A primeira ação judicial movida pelos procuradores foi ainda em 2001: ela pedia que os índios fossem ouvidos antes que Belo Monte virasse uma realidade. Mas as audiências públicas, que deveriam ser feitas no Congresso Nacional, nunca aconteceram.

Outros processos em andamento apontam erros no projeto e levantam dúvidas sobre a quantidade de energia que será gerada na usina.

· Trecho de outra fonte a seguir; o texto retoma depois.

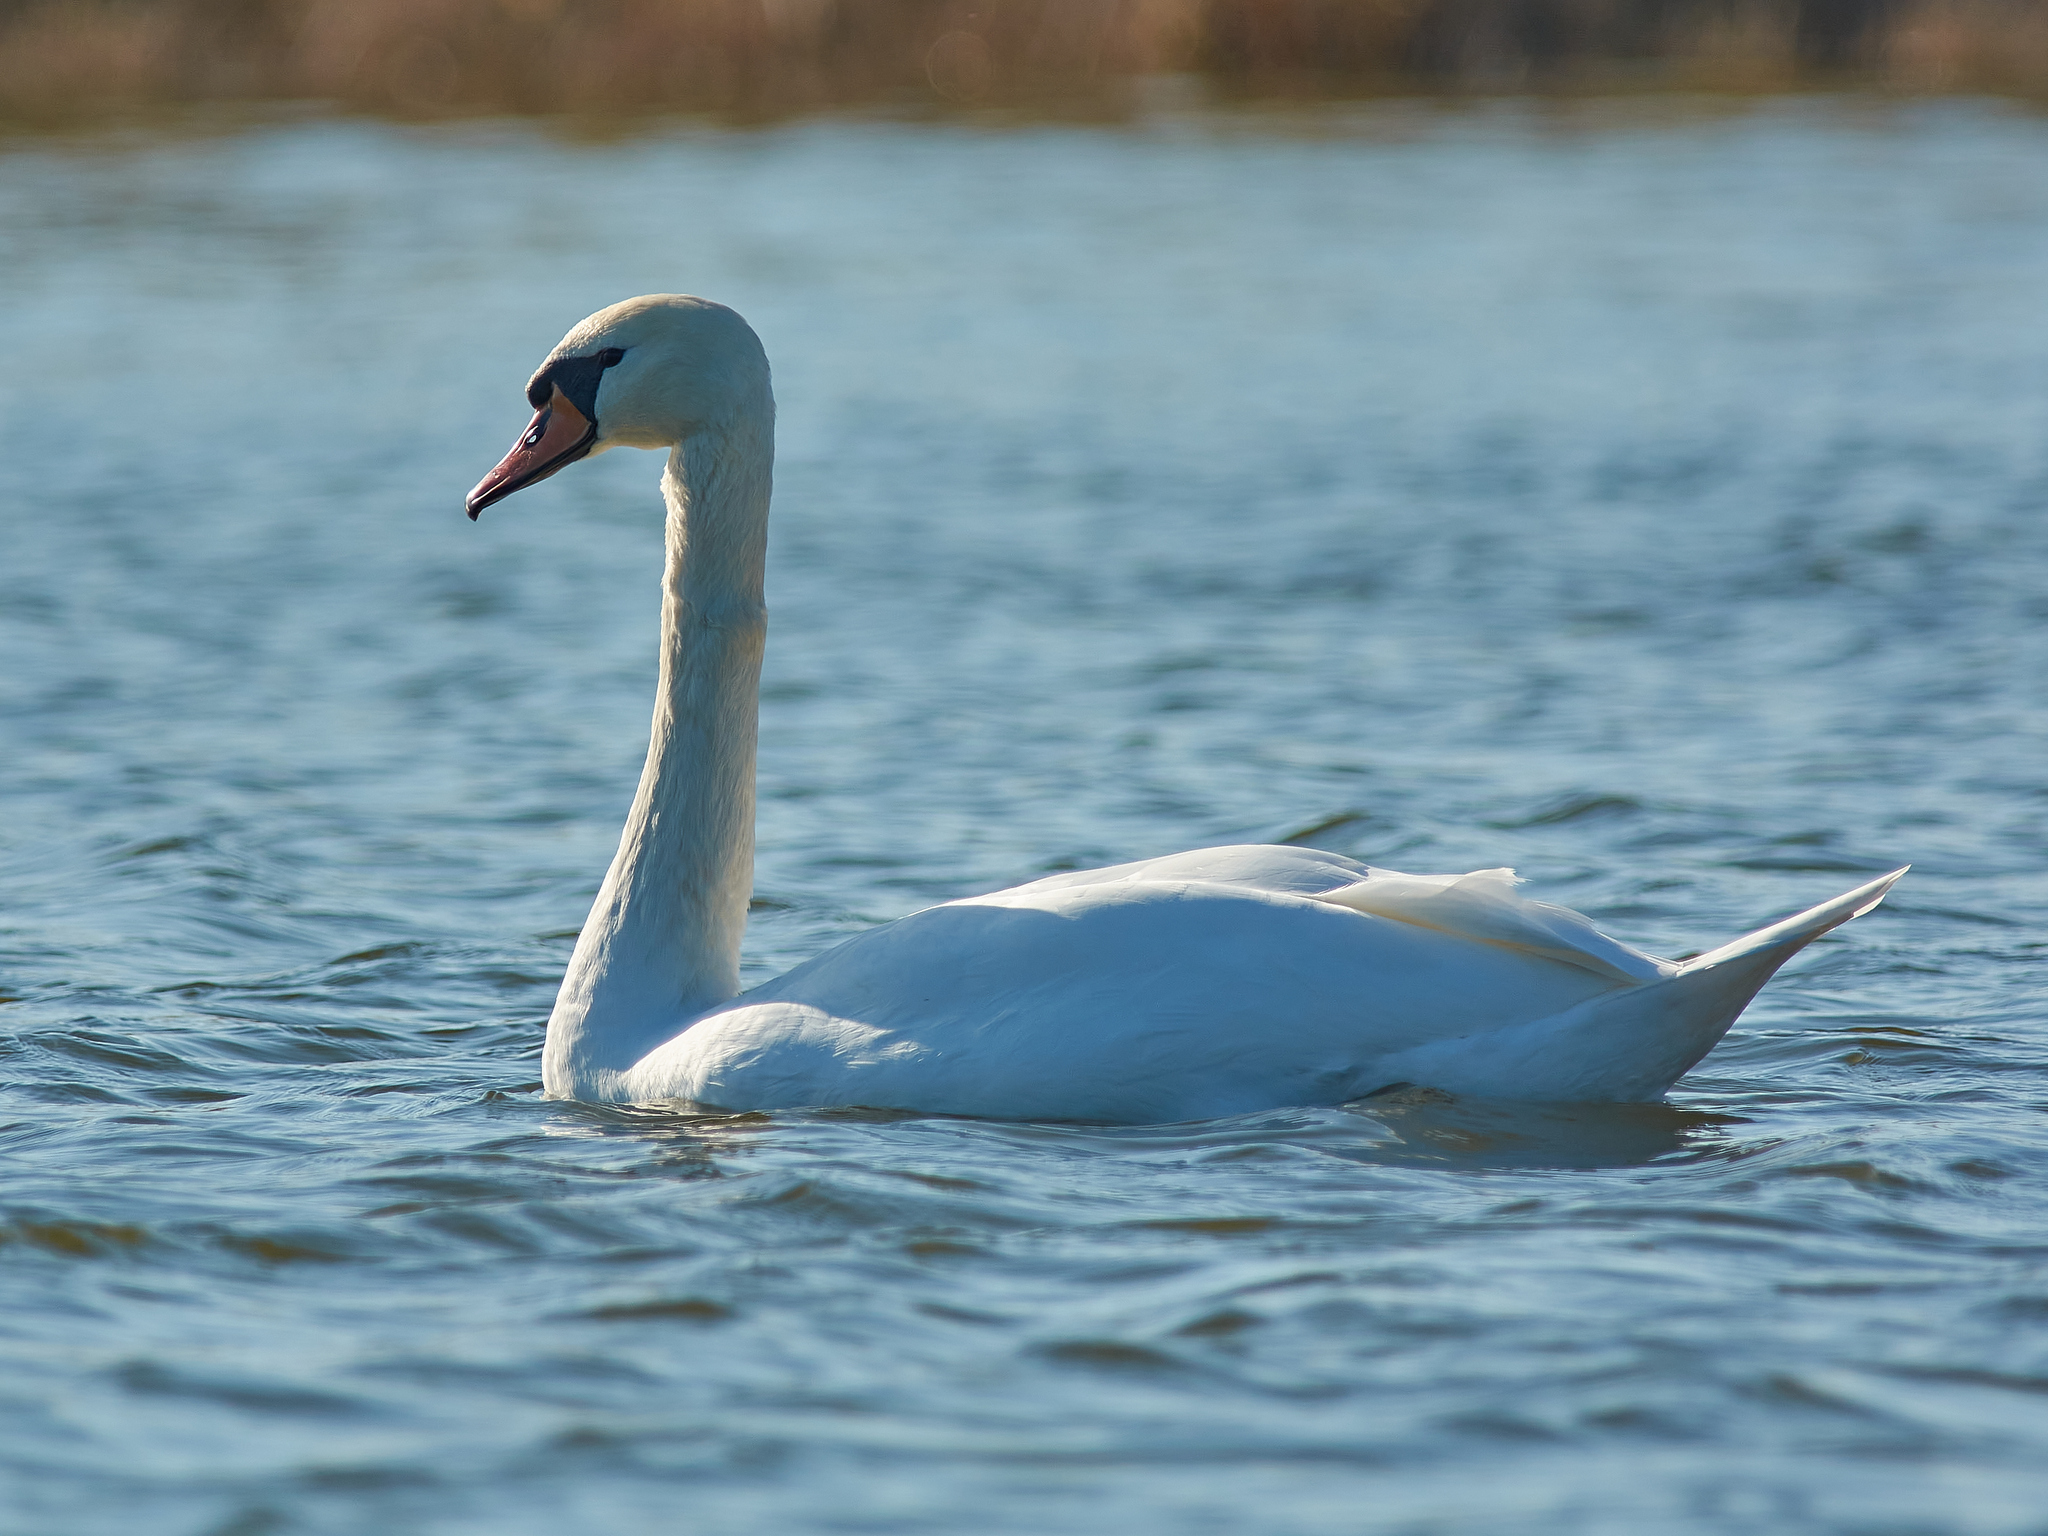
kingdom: Animalia
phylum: Chordata
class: Aves
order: Anseriformes
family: Anatidae
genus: Cygnus
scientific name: Cygnus olor
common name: Mute swan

O Ministério Público do Pará está acostumado a brigar pelo direito dos indígenas, já que o estado tem forte presença desses povos. Já ganhou processos contra diversas mineradoras que exploram a Amazônia – inclusive contra a gigante Vale, que foi obrigada a pagar indenização por construir uma estrada de ferro numa reserva indígena no sul do estado.

“No caso de Belo Monte, nós não estamos tendo agora resultados positivos. Mas se não tivéssemos entrado com a primeira ação em 2001, a usina hoje já estaria construída. Só não saiu do papel ainda por conta das ações que movemos desde então”, avalia o procurador federal.

A empresa Norte Energia é a responsável pela construção e operação da Usina Hidrelétrica de Belo Monte, estimada em 19 bilhões de reais, segundo a própria companhia. A construção ainda não foi iniciada, mas a previsão é que a usina comece a operar parcialmente em 2015.